I'm stuck on this one. My recommendation would be to finish college first. If you both truly love each other, what's the problem with waiting a little longer. That way, you can test your relationship to see how things go in different situations throughout the next 2 or 3 years. That's my advice. Now, I will tell you this, marrying at your age will be a test of resiliance and how strong your love is for each other. Marriage is VERY hard but rewarding at the same time. And as several of the posts on here said - you will change. You will be a different person when you are 25, 35, 45. You will have to steer your marriage through a barrage of ups and downs and come out still married on the other side - have no doubt you will have hard times but if your love is true and you do not ever give up on your yourselves, you will have a rich rewarding life. I wish I could tell you that everything was going to be rosy forever but I would be lying. The road is rocky and if you both drive it together you will be OK.

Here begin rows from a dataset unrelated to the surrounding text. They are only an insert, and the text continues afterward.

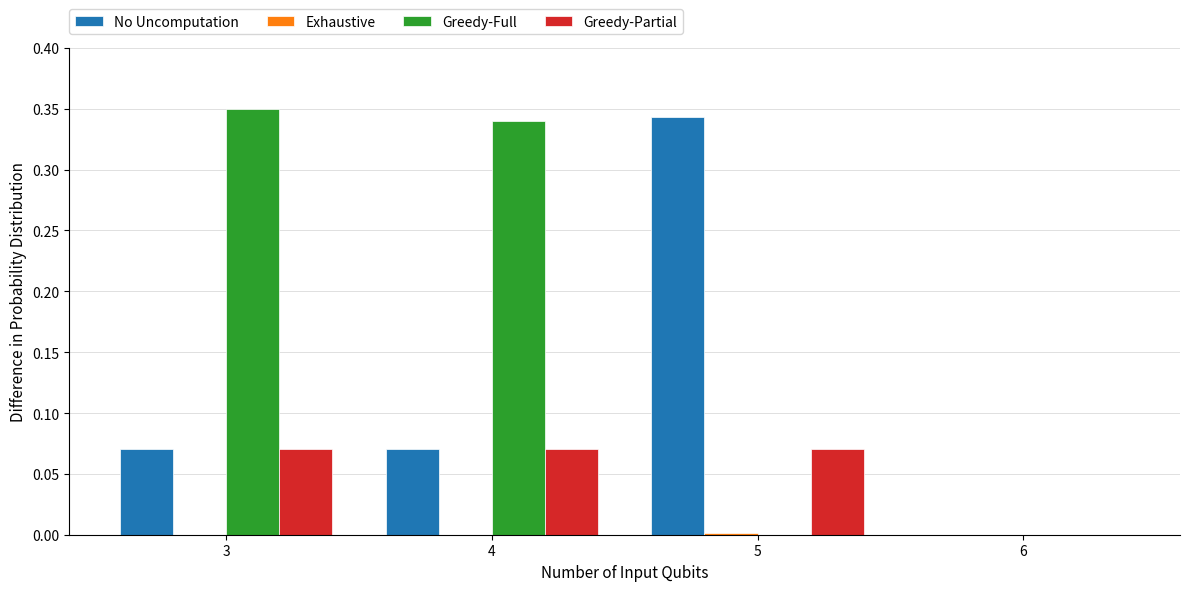

The No Uncomputation series shows 0.0 at 3. True or false?

False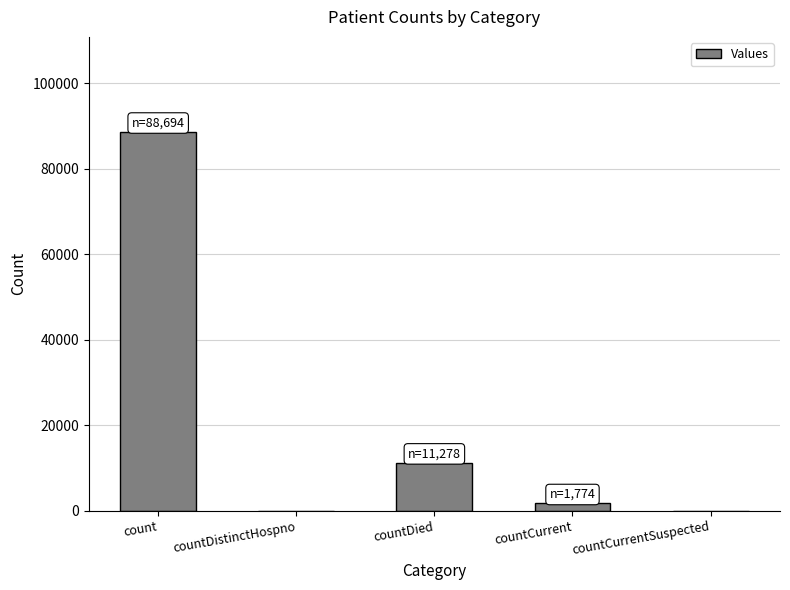

What is the maximum value shown in the chart?

88694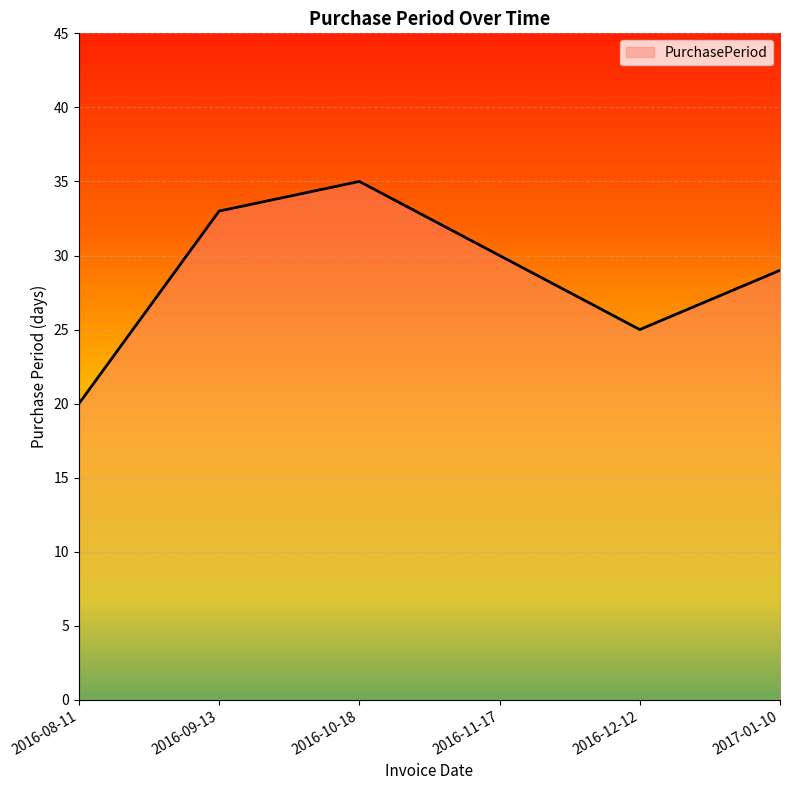

How many categories are shown in the chart?

6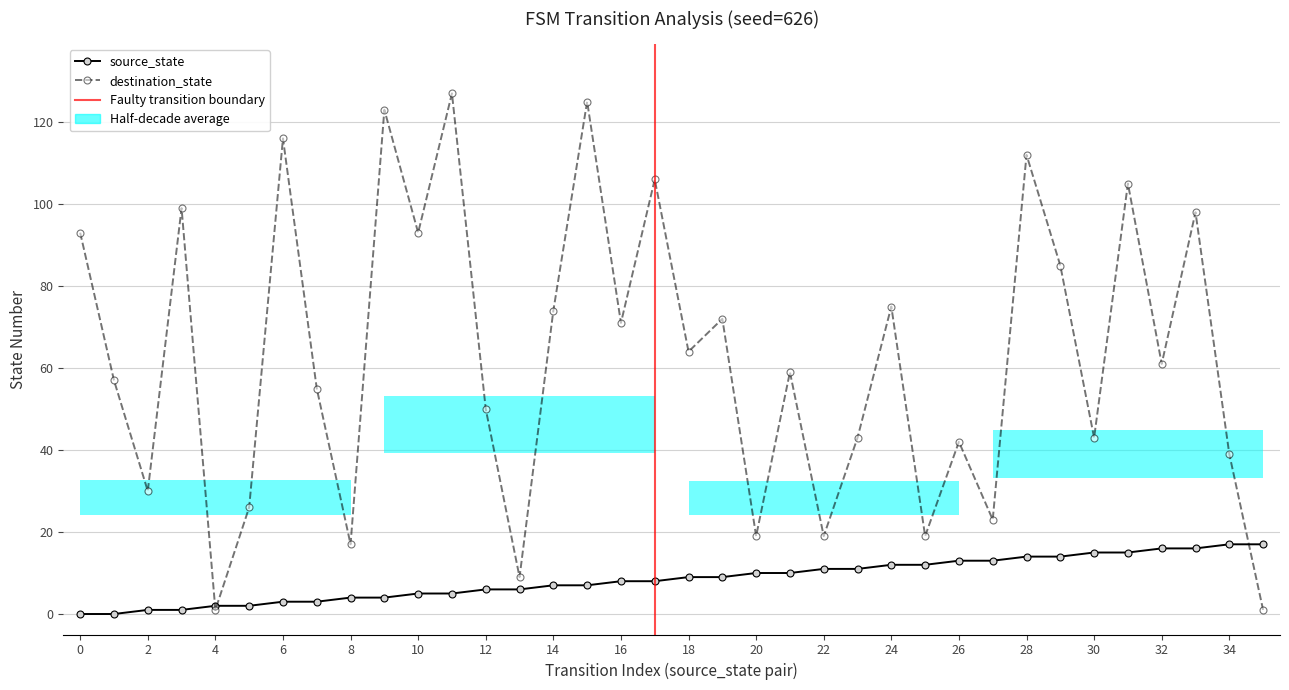

Which category has the highest value in the destination_state series?

11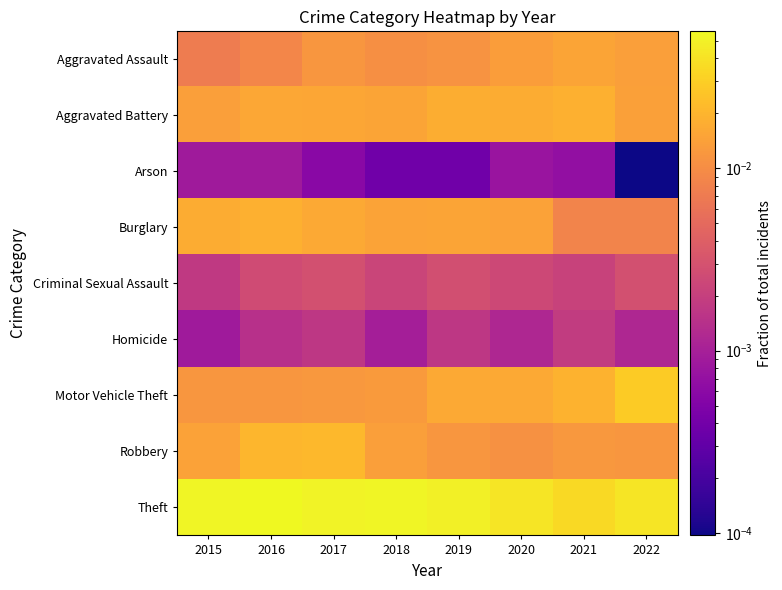

Reading right to left, list all the values displayed in this chart.

Aggravated Assault: 2022=0.0	2021=0.0	2020=0.0	2019=0.0	2018=0.0	2017=0.0	2016=0.0	2015=0.0
Aggravated Battery: 2022=0.0	2021=0.0	2020=0.0	2019=0.0	2018=0.0	2017=0.0	2016=0.0	2015=0.0
Arson: 2022=0.0	2021=0.0	2020=0.0	2019=0.0	2018=0.0	2017=0.0	2016=0.0	2015=0.0
Burglary: 2022=0.0	2021=0.0	2020=0.0	2019=0.0	2018=0.0	2017=0.0	2016=0.0	2015=0.0
Criminal Sexual Assault: 2022=0.0	2021=0.0	2020=0.0	2019=0.0	2018=0.0	2017=0.0	2016=0.0	2015=0.0
Homicide: 2022=0.0	2021=0.0	2020=0.0	2019=0.0	2018=0.0	2017=0.0	2016=0.0	2015=0.0
Motor Vehicle Theft: 2022=0.0	2021=0.0	2020=0.0	2019=0.0	2018=0.0	2017=0.0	2016=0.0	2015=0.0
Robbery: 2022=0.0	2021=0.0	2020=0.0	2019=0.0	2018=0.0	2017=0.0	2016=0.0	2015=0.0
Theft: 2022=0.0	2021=0.0	2020=0.0	2019=0.0	2018=0.1	2017=0.1	2016=0.1	2015=0.1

So with that said, here goes - My wife was 19 and I was 20 when we married, before that we dated for 6 years; we started dating when we were 14. We are now going to celebrate our 30th anniversary. I am 49 and she is 48. I can tell you that it is a difficult road but I would not have spent the time with anyone else, I still love her as I did the day I married her even with the problems we have had. So really, it is all up to you and how much love, dedication, work, and sacrifice you are both willing to put into it.


----------



## H8M32DAY (Oct 16, 2008)

If you have any doubt in your mind at all, don't get married yet! Go out and experience life before you get tied down. At the very least live on your own for a couple of years.


----------



## 3773519 (Sep 24, 2009)

So much good advice here. Im 25 and my So is 31. We meet when i was like 19 or 20 and then had a baby and moved in together at like 20-21. I went from my moms house to living with him. I wish i would of waited. Even though he is an exellent father, and we make a good team as parents(thank God) we have been having a lot of trouble saving this relationship after 7 yrs. i would live on my own for a little. Enjoy being single and young. TRAVEL! i am fortunate that i still can enjoy my 20's but like i read above, i dont have complete freedom. Like anything in the beginning its all beautiful but u dont want to be 25 and feel like you didnt get a chance to do such and such. If you guys love each other you will respect each others wishes and try everything and anything to not ruin your relationship.


----------